His arguable successes writing fan-fiction and raising the sanity waterline were in fields where there were still relatively low-hanging fruits to be picked by a very smart autodidact willing to invest a lot of time. The field he finally went into was one which was just not a thing before he popularized it, and my understanding is that he picked it for practical relevance.

Or are you arguing referring to him claiming that AIs would solve problems by "thinking really hard"?

I would argue that measured as performance divided by training, LLMs today are stupid to a level which would let a human claim disability benefits. If you expose an LLM to as much English as a 10yo got in his life so far, you will not end up with a LLM which will be as fluent as a 10yo, but likely less fluent than a 1yo. Similarly, sending an IQ 110 individual to university for a decade to study DSP for eight hours a day would still expose them only to the tiniest fraction of textbooks and papers which an LLM had in its training data. Yet they would handily outperform the LLM.

The advantage current LLMs have is not that they are intrinsically smarter than humans. Instead, it is that while they need much more training material than humans, it can be scaled up just by burning ever-increasing amounts of money. Think 'an immortal IQ 90 guy with an unlimited time turner and no memory loss'. The LLMs performance for DSP may be subpar, but it will offer a similar performance over virtually every domain from OS/2 security to bird symbolism in medieval Polish poetry.

If AIs will ever have an intrinsic intelligence advantage over humans, that would be much closer to what Yudkowsky expects. I think that you require a huge intelligence advantage to outperform domain knowledge. The IQ 140 mathematician whom nobody teaches to count will probably not discover any mathematics not known to a society who has spent a few 10k person-years of IQ 100 mathematicians on the subject. One would need to make the gap more extreme, perhaps she would discover more than any IQ 80 mathematicians would ever discover.

Of course, there is also no reason to suppose that an AI system will not have the better part of the collective knowledge of humanity at the tips of its tentacles. We are blasting the damn things with it during training so that the tiniest amount sticks, after all.

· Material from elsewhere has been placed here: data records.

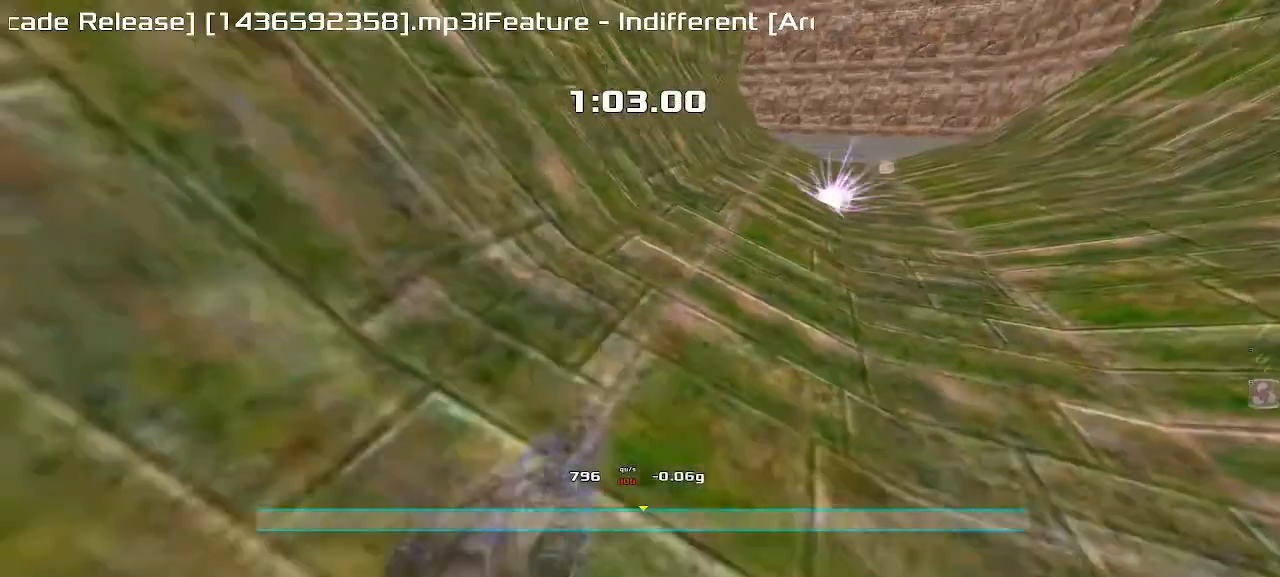
{"keys": ["down", "left"], "events": []}
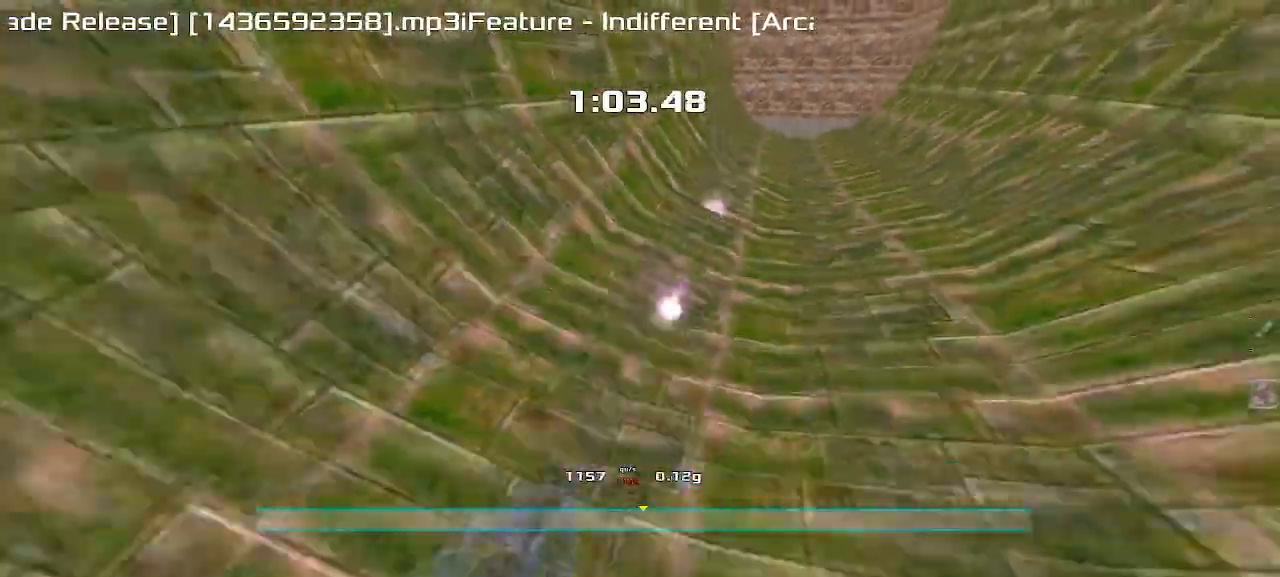
{"keys": ["down", "left"], "events": []}
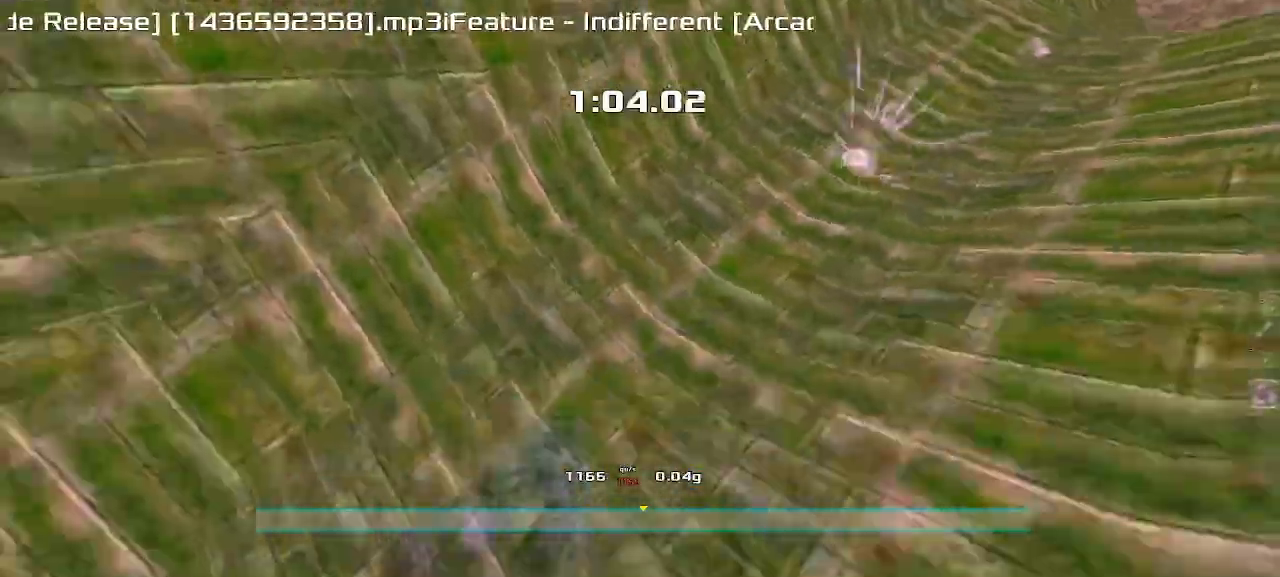
{"keys": ["down", "left"], "events": [[33, "down", "up"], [267, "down", "down"]]}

Even if we did not, once it has access to the internet, it can basically become a domain expert on any subject it cares about. Even if it avoids libgen and the like, just reading what is available on the non-copyright-infringing open web is enough to get anyone with enough time and brains pretty close to the cutting edge, certainly close enough that it could use its intelligence advantage to make original discoveries.

The IQ 140 mathematician whom nobody teaches to count will probably not discover any mathematics not known to a society who has spent a few 10k person-years of IQ 100 mathematicians on the subject.

Ramanujan did.

From what I recall reading about him, he most certainly did not independently discover integers. I think that he had access to some math textbooks fairly early. Now, I will grant you that he got much further with the sparse resources he had than a billion other people would have in his place, but in a world where nobody taught him to count, he would be busy inventing a sufficient notation for numbers and the like.